(13b) Electrocatalyst Development for Electrochemical Oxidative Dehydrogenation of Ethane

Authors: 
Kasick, A. - Presenter, Ohio University
Daramola, D., Ohio University
Velraj, S., Ohio University
Trembly, J., Ohio University
With the development of unconventional resources, there will be an anticipated increase in natural gas production [1]. An increase in natural gas production incentivizes the development of methods to handle natural gas liquids, the hydrocarbon compounds in natural gas that are heavier than methane, such as ethane [2]. Contemporary natural gas liquid processing methods focus on producing or transporting the methane component of natural gas at significant economic and energy investment [3]. Work at Ohio University’s Institute for Sustainable Energy and the Environment, supported by the U.S. Department of Energy’s National Energy Technology Laboratory [DE-FE0031709], focuses on upgrading ethane by means of an electrocatalytic solid oxide fuel cell system that performs electrochemical oxidative dehydrogenation (e-ODH) to ethylene [4,5]. Under this project the team has synthesized and evaluated perovskite electrocatalysts to conduct e-ODH. Promising electrocatalyst compositions identified through this effort can be incorporated into the proposed modular processing technology that would enable economical ethane separation and upgrading.

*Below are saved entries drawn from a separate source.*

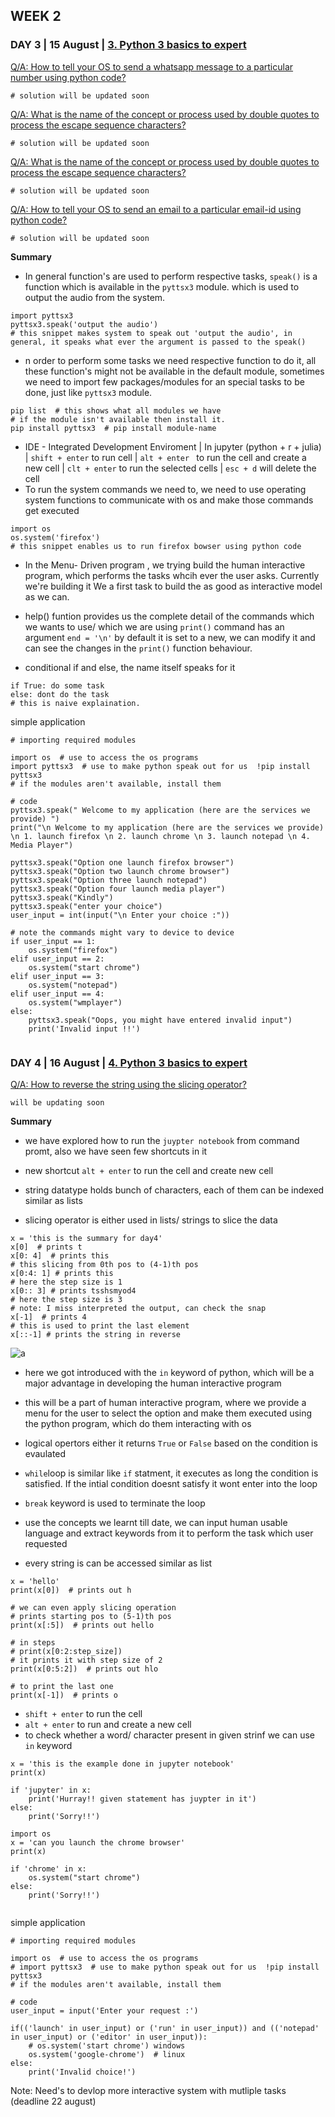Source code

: ## WEEK 2
### DAY 3 | 15 August | [3. Python 3 basics to expert](https://youtu.be/ElOJReuu60g)	

[Q/A: How to tell your OS to send a whatsapp message to a particular number using python code?](https://www.linkedin.com/posts/iiec-rise_how-to-tell-your-os-to-send-a-whatsapp-message-activity-6700461293234597888-RJnH/)
```python3
# solution will be updated soon
```
[Q/A: What is the name of the concept or process used by double quotes to process the escape sequence characters?](https://www.linkedin.com/posts/iiec-rise_what-is-the-name-of-the-concept-or-process-activity-6700461662400471041-Ft4K/)
```python3
# solution will be updated soon
```
[Q/A: What is the name of the concept or process used by double quotes to process the escape sequence characters?](https://www.linkedin.com/posts/iiec-rise_how-to-tell-your-os-to-send-a-sms-to-a-particular-activity-6700462001153429504-UiZW/)
```python3
# solution will be updated soon
```
[Q/A: How to tell your OS to send an email to a particular email-id using python code?](https://www.linkedin.com/posts/iiec-rise_how-to-tell-your-os-to-send-an-email-to-a-activity-6700462219622158336-Zmf_/)
```python3
# solution will be updated soon
```
**Summary**  
-  In general function's are used to perform respective tasks, `speak()` is a function which is available in the `pyttsx3` module. which is used to output the audio from  the system.
```python3
import pyttsx3
pyttsx3.speak('output the audio')
# this snippet makes system to speak out 'output the audio', in general, it speaks what ever the argument is passed to the speak()
```
-  n order to perform some tasks we need respective function to do it, all these function's might not be available in the default module, sometimes we need to import few packages/modules for an special tasks to be done, just like `pyttsx3` module.
```python3
pip list  # this shows what all modules we have
# if the module isn't available then install it.
pip install pyttsx3  # pip install module-name
```
-  IDE - Integrated Development  Enviroment | In jupyter (python + r + julia) | `shift + enter` to run cell | `alt + enter ` to run the cell and create a new cell | `clt + enter` to run the selected cells | `esc + d` will delete the cell 
-  To run the system commands we need to, we need to use operating system functions to communicate with os and make those commands get executed
```python3
import os
os.system('firefox')
# this snippet enables us to run firefox bowser using python code
```
-  In the Menu- Driven program , we trying build the human interactive program, which performs the tasks whcih ever the user asks. Currently we're building it
We a first task to build the as good as interactive model as we can.

-  help() funtion provides us the complete detail of the commands which we wants to use/ which we are using
`print()` command has an argument `end = '\n'` by default it is set to a new, we can modify it and can see the changes in the `print()` function behaviour.

- conditional if and else, the name itself speaks for  it
```python3
if True: do some task
else: dont do the task
# this is naive explaination.
```
simple application 
```python3
# importing required modules

import os  # use to access the os programs
import pyttsx3  # use to make python speak out for us  !pip install pyttsx3
# if the modules aren't available, install them

# code
pyttsx3.speak(" Welcome to my application (here are the services we provide) ")
print("\n Welcome to my application (here are the services we provide)  \n 1. launch firefox \n 2. launch chrome \n 3. launch notepad \n 4. Media Player")

pyttsx3.speak("Option one launch firefox browser")
pyttsx3.speak("Option two launch chrome browser")
pyttsx3.speak("Option three launch notepad")
pyttsx3.speak("Option four launch media player")
pyttsx3.speak("Kindly")
pyttsx3.speak("enter your choice")
user_input = int(input("\n Enter your choice :"))

# note the commands might vary to device to device
if user_input == 1:
	os.system("firefox")
elif user_input == 2:
	os.system("start chrome")
elif user_input == 3:
	os.system("notepad")
elif user_input == 4:
    os.system("wmplayer")
else:
    pyttsx3.speak("Oops, you might have entered invalid input")
	print('Invalid input !!')
    
```
### DAY 4 | 16 August | [4. Python 3 basics to expert](https://youtu.be/2PjfpSgtuE8)  

[Q/A: How to reverse the string using the slicing operator?](https://www.linkedin.com/posts/iiec-rise_how-to-reverse-the-string-using-the-slicing-activity-6700816023345475584-imu6/)
```
will be updating soon
```
**Summary**  
-  we have explored how to run the `juypter notebook` from command promt, also we have seen few shortcuts in it

-  new shortcut `alt + enter` to run the cell and create new cell

-  string datatype holds bunch of characters, each of them can be indexed similar as lists

-  slicing operator is either used in lists/ strings to slice the data
```python3
x = 'this is the summary for day4'
x[0]  # prints t
x[0: 4]  # prints this
# this slicing from 0th pos to (4-1)th pos
x[0:4: 1] # prints this
# here the step size is 1
x[0:: 3] # prints tsshsmyod4
# here the step size is 3
# note: I miss interpreted the output, can check the snap
x[-1]  # prints 4
# this is used to print the last element
x[::-1] # prints the string in reverse
```
![a](https://github.com/AdicherlaVenkataSai/iiec-python/blob/master/resources/4.a.session.png)

-  here we got introduced with the `in` keyword of python, which will be a major advantage in developing the human interactive program
-  this will be a part of human interactive program, where we provide a menu for the user to select the option and make them executed using the python program, which do them interacting with os

-  logical opertors either it returns `True` or `False` based on the condition is evaulated
-  `while`loop is similar like `if` statment, it executes as long the condition is satisfied. If the intial condition doesnt satisfy it wont enter into the loop
-  `break` keyword is used to terminate the loop
-  use the concepts we learnt till date, we can input human usable language and extract keywords from it to perform the task which user requested
-  every string is can be accessed similar as list
```python3
x = 'hello'
print(x[0])  # prints out h

# we can even apply slicing operation
# prints starting pos to (5-1)th pos
print(x[:5])  # prints out hello

# in steps
# print(x[0:2:step_size])
# it prints it with step size of 2  
print(x[0:5:2])  # prints out hlo

# to print the last one
print(x[-1])  # prints o

```
-  `shift + enter` to run the cell
-  `alt + enter` to run and create a new cell 
-  to check whether a word/ character present in given strinf we can use `in` keyword

```python3
x = 'this is the example done in jupyter notebook'
print(x)

if 'jupyter' in x:
    print('Hurray!! given statement has juypter in it')
else:
    print('Sorry!!')
```
```python3
import os
x = 'can you launch the chrome browser'
print(x)

if 'chrome' in x:
    os.system("start chrome")
else:
    print('Sorry!!')
    
```
simple application 
```python3
# importing required modules

import os  # use to access the os programs
# import pyttsx3  # use to make python speak out for us  !pip install pyttsx3
# if the modules aren't available, install them

# code
user_input = input('Enter your request :')

if(('launch' in user_input) or ('run' in user_input)) and (('notepad' in user_input) or ('editor' in user_input)):
	# os.system('start chrome') windows
	os.system('google-chrome')  # linux
else:
	print('Invalid choice!')
```

Note: Need's to devlop more interactive system with mutliple tasks (deadline 22 august)	
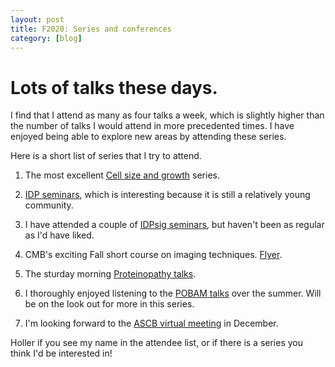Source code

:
 ```yaml
---
layout: post
title: F2020: Series and conferences
category: [blog]
---
```

# Lots of talks these days.

I find that I attend as many as four talks a week, which is slightly higher than the number of talks I would attend in more precedented times. I have enjoyed being able to explore new areas by attending these series.

Here is a short list of series that I try to attend. 

1. The most excellent [Cell size and growth](https://researchseminars.org/seminar/size-and-growth) series.

2. [IDP seminars](http://idpseminars.com/), which is interesting because it is still a relatively young community.

3. I have attended a couple of [IDPsig seminars](https://idpsig.weebly.com/about.html), but haven't been as regular as I'd have liked.

4. CMB's exciting Fall short course on imaging techniques. [Flyer](https://github.com/ameyajalihal/ameyajalihal.github.io/tree/master/assets/Fall2020CMB630Flyer.pdf).

5. The sturday morning [Proteinopathy talks](https://rams.biop.lsa.umich.edu/symposium_1).

6. I thoroughly enjoyed listening to the [POBAM talks](https://easychair.org/cfp/POBAM2020) over the summer. Will be on the look out for more in this series.

7. I'm looking forward to the [ASCB virtual meeting](https://www.ascb.org/cellbiovirtual2020/) in December.

Holler if you see my name in the attendee list, or if there is a series you think I'd be interested in!
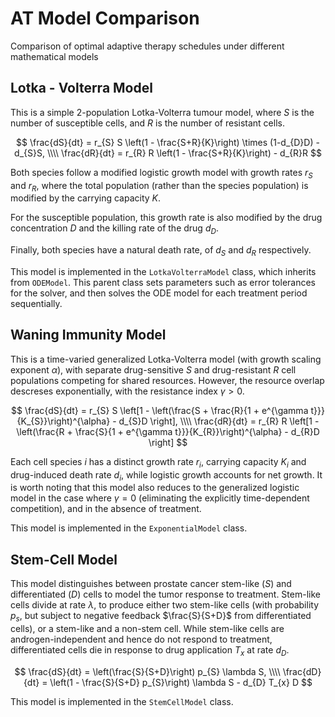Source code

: # AT Model Comparison

Comparison of optimal adaptive therapy schedules under different mathematical models

## Lotka - Volterra Model

This is a simple 2-population Lotka-Volterra tumour model, where $S$ is the number of susceptible cells, and $R$ is the number of resistant cells.

$$
\frac{dS}{dt} = r_{S} S \left(1 - \frac{S+R}{K}\right) \times (1-d_{D}D) - d_{S}S, \\\\
\frac{dR}{dt} = r_{R} R \left(1 - \frac{S+R}{K}\right) - d_{R}R
$$

Both species follow a modified logistic growth model with growth rates $r_{S}$ and $r_{R}$, where the total population (rather than the species population) is modified by the carrying capacity $K$.

For the susceptible population, this growth rate is also modified by the drug concentration $D$ and the killing rate of the drug $d_{D}$.

Finally, both species have a natural death rate, of $d_{S}$ and $d_{R}$ respectively.

This model is implemented in the `LotkaVolterraModel` class, which inherits from `ODEModel`. This parent class sets parameters such as error tolerances for the solver, and then solves the ODE model for each treatment period sequentially.


## Waning Immunity Model

This is a time-varied generalized Lotka-Volterra model (with growth scaling exponent $\alpha$), with separate drug-sensitive $S$ and drug-resistant $R$ cell populations competing for shared resources. However, the resource overlap descreses exponentially, with the resistance index $\gamma > 0$. 

$$
\frac{dS}{dt} = r_{S} S \left[1 - \left(\frac{S + \frac{R}{1 + e^{\gamma t}}}{K_{S}}\right)^{\alpha}  - d_{S}D \right], \\\\
\frac{dR}{dt} = r_{R} R \left[1 - \left(\frac{R + \frac{S}{1 + e^{\gamma t}}}{K_{R}}\right)^{\alpha} - d_{R}D \right]
$$

Each cell species $i$ has a distinct growth rate $r_{i}$, carrying capacity $K_{i}$ and drug-induced death rate $d_{i}$, while logistic growth accounts for net growth. It is worth noting that this model also reduces to the generalized logistic model in the case where $\gamma = 0$ (eliminating the explicitly time-dependent competition), and in the absence of treatment.

This model is implemented in the `ExponentialModel` class.

## Stem-Cell Model

This model distinguishes between prostate cancer stem-like ($S$) and differentiated ($D$) cells to model the tumor response to treatment. Stem-like cells divide at rate $\lambda$, to produce either two stem-like cells (with probability $p_{s}$, but subject to negative feedback $\frac{S}{S+D}$ from differentiated cells), or a stem-like and a non-stem cell. While stem-like cells are androgen-independent and hence do not respond to treatment, differentiated cells die in response to drug application $T_{x}$ at rate $d_{D}$.

$$
    \frac{dS}{dt} =  \left(\frac{S}{S+D}\right) p_{S} \lambda S, \\\\
    \frac{dD}{dt} = \left(1 - \frac{S}{S+D} p_{S}\right) \lambda S - d_{D} T_{x} D
$$

This model is implemented in the `StemCellModel` class.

Perovskite electrocatalysts were synthesized within a porous yttria-stabilized zirconia (YSZ) scaffold via infiltration, serving as the e-ODH anode of a solid electrolyte fuel cell using lanthanum strontium manganite (LSM20) as an oxygen reducing cathode electrocatalyst. The infiltrated anode electrocatalysts were characterized with scanning electron microscopy and X-ray diffraction. The ethane oxidation is catalyzed on the porous scaffold anode while the oxygen reduction occurs on the cathode, following the reaction chemistry shown below.

Anode: C2H6 + O2- → C2H4 + H2O + 2e-

Cathode: 1/2O2 + 2e- → O2-

Overall ODH: C2H6 + 1/2O2 → C2H4 + H2O

The infiltrated electrocatalysts’ e-ODH capabilities were evaluated through electrochemical testing of the solid oxide fuel cell and quantitative gas chromatography analysis of the product gases under galvanostatic conditions.

This work has demonstrated the suitability of the electrocatalyst synthesis techniques and the favorability for ethylene selectivity over certain electrocatalyst compositions that will be presented in this talk. More broadly, this project has elucidated the influence of catalyst material upon ethane e-ODH chemistry and showed potential feasibility for incorporation into the modular design. In this talk electrocatalyst material characterization and fuel cell test results will be presented.

  1. MacIntyre, S. U.S. Energy Information Administration: U.S. ethane production, consumption, and exports expected to increase through 2018, posted January 17, 2017. https://www.eia.gov/todayinenergy/detail.php?id=29572 (accessed October 31, 2020).
  2. U.S. Energy Information Administration: What are natural gas liquids and how are they used?, posted April 20, 2012. https://www.eia.gov/todayinenergy/detail.php?id=5930 (accessed April 9, 2021).
  3. Miller, T.; Beck, D. Gas Processing & LNG: Maximize propane recovery and ethane rejection at cryogenic gas plants. http://gasprocessingnews.com/features/201612/maximize-propane-recovery-a... (accessed October 31, 2020).
  4. Daramola, D.A.; Velraj, S.; Trembly, J. Electrochemical Oxidative Dehydration (e-ODH) As a Process Intensification Platform in Shale Gas Upgrading. In 2019 AIChE Annual Meeting; Orlando, FL, November 10-15, 2019.
  5. Kasick, A.; Hajer, A.A.; Daramola, D.A.; Velraj, S.; Trembly, J. Advances in the Use of Electrochemical Oxidative Dehydrogenation to Convert Natural Gas Liquids to Value Added Chemicals. In 2020 AIChE Annual Meeting; San Francisco, CA, November 16-20, 2020.